На стенах, меж паутины, похожей на седину веков, висели лубки: «Как Емеля-дурак щуку словом мудрым уму-разуму научил», «Богатырь Пересвет комара одним чихом одолел» и особенно любимый Богданом – «Святогор-великан пытается землю поднять, а из-под земли фига ему показывается». Богдан часами мог их разглядывать, находя в примитивных рисунках и незатейливых подписях бездны тайных смыслов. Одежда на нем, состоявшая из какой-то невообразимой хламиды, некогда бывшей сермягой, и штанов, заплатанных кусками мешковины разных оттенков, помнила лучшие времена, как и сам Богдан. Но ему было не до мирской суеты. Он жил в мире сказаний, былин и собственных, весьма причудливых их трактовок, и этот мир казался ему куда реальнее скрипучей избы и насмешливых взглядов односельчан. Порой он даже разговаривал сам с собой, или, как он полагал, с духами предков, высоким, дребезжащим слогом, изобилующим архаизмами, значение которых он сам не всегда улавливал: «Ох, тяжела ты, шапка Мономаха, да несть ее мне, Богдану, сыну своего времени… али прошлого… али будущего… время-то, оно, река текучая, а мы в ней – щепки… али корабли?..»
Часть 2: Знамение свыше (или с соседского курятника).
И вот, в один особо примечательный день, когда солнце висело над Кривоколенками расплавленным блином, а мухи жужжали с таким отчаянием, будто оплакивали саму суть бытия, над избой Богдана, нарушая полуденную дремоту, с оглушительным карканьем пронеслась стая ворон. Птицы, очевидно, просто спасались от соседского мальчишки Митьки, вооруженного свежесрезанной рогаткой, но Богдан, как раз углубившийся в изучение ветхого свитка под названием «Предвестия Конца Времен и Прочих Неприятностей Бытовых», увидел в этом событии перст самой Судьбы, тычущий ему прямо в его ищущую душу.

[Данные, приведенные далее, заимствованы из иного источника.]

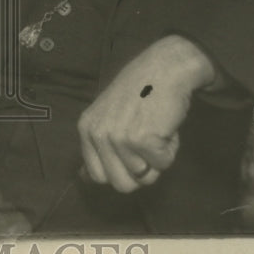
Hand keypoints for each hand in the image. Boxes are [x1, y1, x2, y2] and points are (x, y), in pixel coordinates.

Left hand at [78, 35, 215, 192]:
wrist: (164, 68)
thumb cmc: (140, 92)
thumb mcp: (107, 116)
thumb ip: (96, 147)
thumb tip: (83, 178)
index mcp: (86, 129)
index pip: (98, 177)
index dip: (121, 170)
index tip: (130, 151)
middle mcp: (98, 134)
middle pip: (121, 185)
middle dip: (141, 171)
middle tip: (146, 142)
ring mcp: (119, 136)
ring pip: (145, 177)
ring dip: (157, 157)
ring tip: (155, 128)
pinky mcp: (143, 138)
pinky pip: (164, 164)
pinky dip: (170, 149)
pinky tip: (164, 125)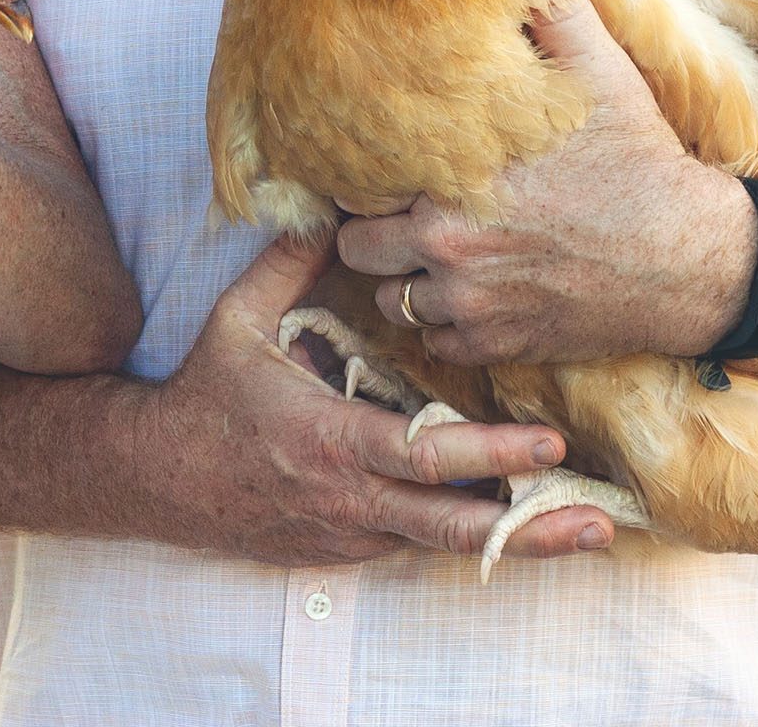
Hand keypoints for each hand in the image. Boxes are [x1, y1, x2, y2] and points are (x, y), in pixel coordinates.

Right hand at [112, 232, 616, 566]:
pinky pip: (417, 544)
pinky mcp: (348, 550)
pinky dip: (470, 537)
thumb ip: (291, 264)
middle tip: (600, 515)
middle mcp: (346, 496)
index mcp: (327, 437)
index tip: (550, 445)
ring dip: (519, 542)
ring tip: (588, 533)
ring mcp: (350, 532)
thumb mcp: (239, 320)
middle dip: (531, 521)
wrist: (157, 479)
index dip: (490, 455)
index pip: (422, 456)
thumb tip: (334, 206)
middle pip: (451, 521)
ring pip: (444, 545)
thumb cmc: (206, 394)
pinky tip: (528, 530)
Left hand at [336, 0, 755, 367]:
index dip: (367, 172)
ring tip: (442, 253)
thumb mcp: (599, 67)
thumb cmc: (639, 160)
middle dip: (376, 231)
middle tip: (409, 212)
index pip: (356, 181)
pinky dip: (447, 326)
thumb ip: (549, 3)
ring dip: (410, 280)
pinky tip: (477, 293)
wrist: (693, 259)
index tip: (390, 165)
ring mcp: (472, 304)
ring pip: (392, 300)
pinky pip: (435, 344)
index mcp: (455, 175)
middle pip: (357, 248)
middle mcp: (449, 245)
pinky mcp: (499, 346)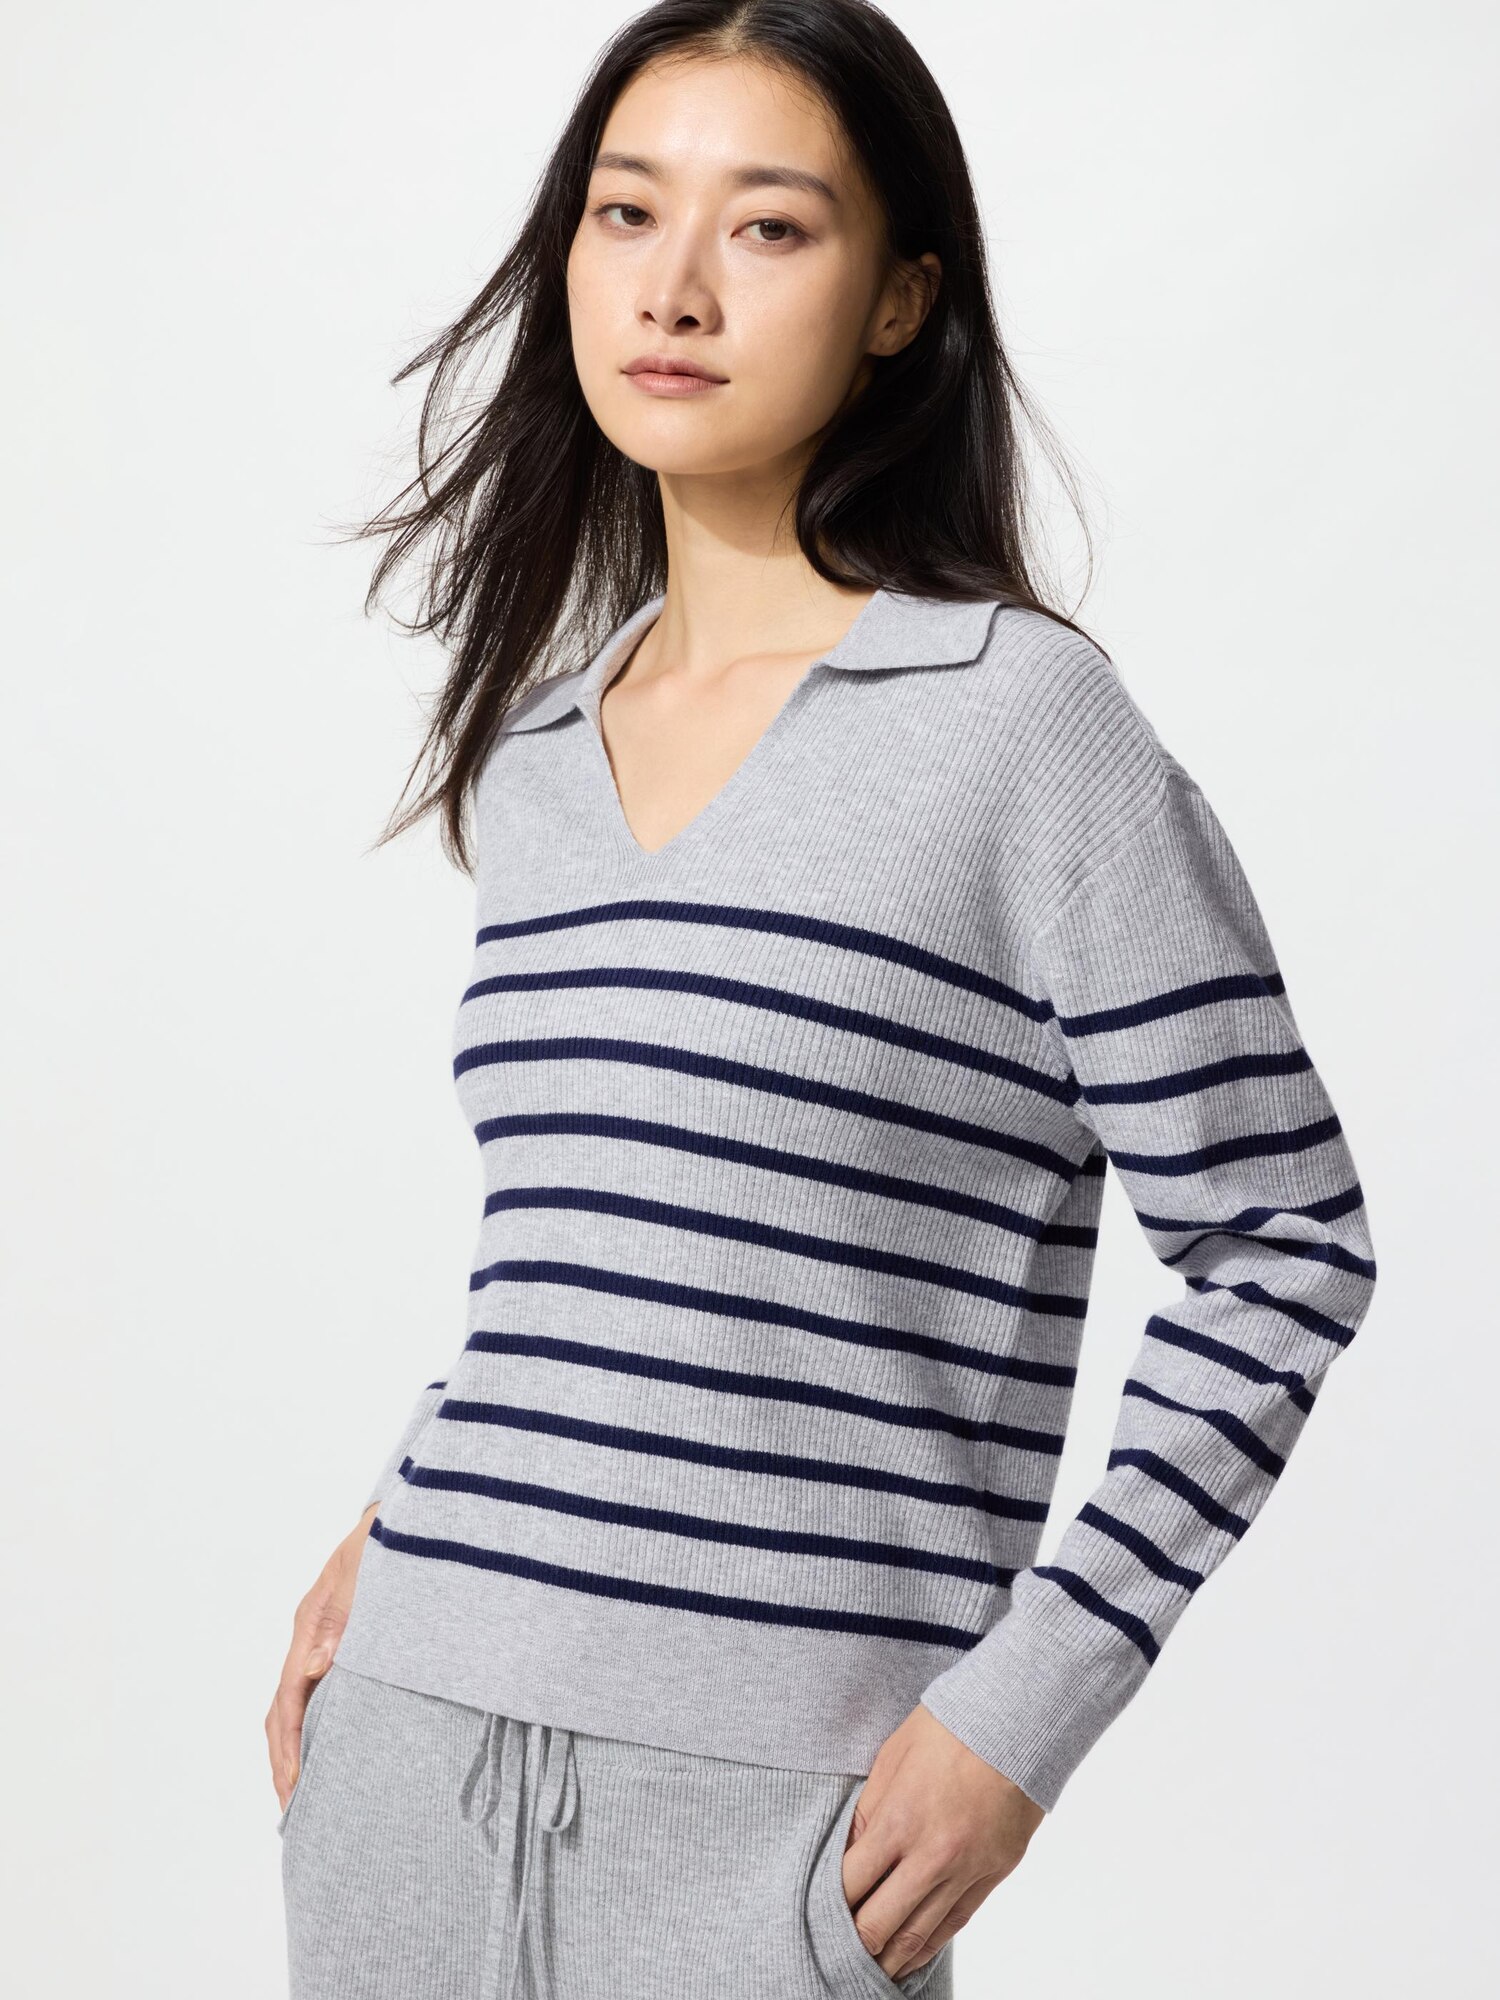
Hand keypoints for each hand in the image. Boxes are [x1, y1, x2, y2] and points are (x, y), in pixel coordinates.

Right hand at [265, 1503, 377, 1813]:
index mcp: (312, 1624)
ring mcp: (326, 1640)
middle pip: (284, 1710)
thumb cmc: (392, 1542)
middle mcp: (312, 1637)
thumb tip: (314, 1669)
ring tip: (306, 1795)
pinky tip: (334, 1751)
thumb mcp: (369, 1575)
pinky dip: (318, 1728)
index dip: (289, 1746)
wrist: (414, 1514)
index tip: (295, 1787)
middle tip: (295, 1810)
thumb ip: (343, 1619)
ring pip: (299, 1705)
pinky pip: (322, 1693)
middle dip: (286, 1760)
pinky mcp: (347, 1642)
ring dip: (299, 1748)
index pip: (288, 1698)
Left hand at [837, 1701, 1046, 1980]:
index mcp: (898, 1820)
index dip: (829, 1905)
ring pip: (919, 1935)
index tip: (815, 1914)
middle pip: (880, 1923)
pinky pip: (955, 1924)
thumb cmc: (949, 1729)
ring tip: (868, 1971)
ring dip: (890, 1959)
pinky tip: (911, 1957)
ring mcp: (965, 1869)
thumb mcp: (891, 1758)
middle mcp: (931, 1854)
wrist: (1017, 1721)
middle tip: (833, 1954)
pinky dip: (929, 1946)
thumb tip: (848, 1854)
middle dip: (854, 1944)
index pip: (850, 1884)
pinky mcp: (992, 1873)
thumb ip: (868, 1811)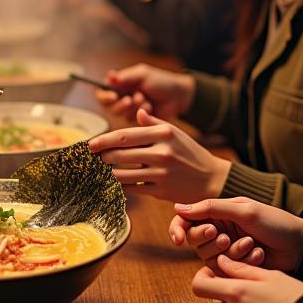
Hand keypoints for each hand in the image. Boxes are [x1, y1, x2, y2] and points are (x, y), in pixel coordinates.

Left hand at [88, 107, 230, 202]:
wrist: (211, 178)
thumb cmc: (190, 152)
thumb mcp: (175, 132)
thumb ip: (154, 122)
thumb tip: (137, 111)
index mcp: (163, 134)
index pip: (125, 135)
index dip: (104, 140)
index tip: (91, 144)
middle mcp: (162, 152)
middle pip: (120, 155)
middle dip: (104, 157)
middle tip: (96, 157)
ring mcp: (161, 173)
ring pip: (123, 174)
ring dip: (110, 172)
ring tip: (105, 169)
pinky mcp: (161, 191)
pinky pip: (133, 188)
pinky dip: (123, 185)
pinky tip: (120, 181)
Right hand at [95, 62, 194, 119]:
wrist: (180, 96)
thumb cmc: (161, 81)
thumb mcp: (143, 75)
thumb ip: (125, 78)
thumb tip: (109, 76)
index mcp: (121, 84)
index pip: (102, 92)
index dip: (104, 96)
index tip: (113, 96)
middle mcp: (122, 97)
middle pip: (109, 106)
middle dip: (121, 104)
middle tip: (132, 99)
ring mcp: (130, 110)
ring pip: (120, 114)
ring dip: (133, 107)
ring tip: (145, 99)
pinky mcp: (138, 120)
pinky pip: (133, 121)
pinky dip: (141, 113)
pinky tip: (150, 107)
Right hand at [169, 197, 302, 273]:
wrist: (300, 245)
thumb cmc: (275, 222)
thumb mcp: (243, 210)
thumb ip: (211, 208)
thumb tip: (178, 208)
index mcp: (218, 212)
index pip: (187, 220)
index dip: (178, 228)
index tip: (178, 239)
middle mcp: (219, 229)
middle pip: (195, 240)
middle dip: (209, 241)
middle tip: (224, 237)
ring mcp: (227, 249)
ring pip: (209, 256)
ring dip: (230, 252)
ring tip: (250, 244)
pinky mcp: (236, 267)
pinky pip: (225, 269)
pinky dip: (241, 262)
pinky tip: (258, 255)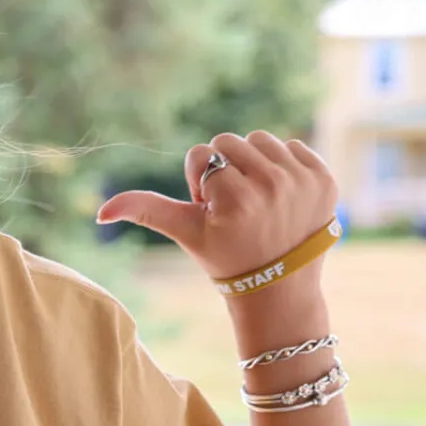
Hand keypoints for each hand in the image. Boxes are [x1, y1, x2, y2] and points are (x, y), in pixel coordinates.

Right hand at [96, 132, 339, 284]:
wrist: (281, 285)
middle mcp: (272, 184)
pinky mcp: (325, 179)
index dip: (201, 182)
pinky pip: (294, 146)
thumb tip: (100, 212)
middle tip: (233, 206)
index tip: (213, 210)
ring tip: (256, 199)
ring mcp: (302, 181)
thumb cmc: (226, 257)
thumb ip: (144, 211)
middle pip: (230, 142)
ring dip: (253, 165)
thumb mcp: (184, 233)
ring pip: (261, 140)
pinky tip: (280, 196)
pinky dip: (283, 166)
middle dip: (226, 170)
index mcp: (235, 196)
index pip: (203, 153)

Вороны каркнули трижды – число, как известно, сакральное, если не считать его в дюжинах яиц на рынке, – и устремились аккурат в сторону ближайшего погоста. А Богдан в этот самый момент читал, задыхаясь от волнения и пыли, строку, переписанную им с тремя ошибками и одним исправлением собственной рукой: «И явятся враны чорные, аки смоль пекельная, числом неисчислимым (а хотя бы и три), и возопиют гласом трубным, указуя на грядущеее…» Дальше следовала клякса, которую Богдан ранее интерпретировал как «великое потрясение основ», а сегодня – как нечто еще более судьбоносное. Его любимый петух Заря-Певун, существо горластое и глупое, обычно возвещавший рассвет за два часа до его фактического наступления, прошлой ночью, подавившись дождевым червем, истошно прокукарекал аккурат в полночь, добавив еще одну «гирьку» на весы богдановых «прозрений». «Зов спящих сил!» – прошептал тогда Богдан, выглядывая в окно, и тут же получил по темечку упавшим с крыши комком старой соломы, что окончательно укрепило его в мысли о необычайности момента.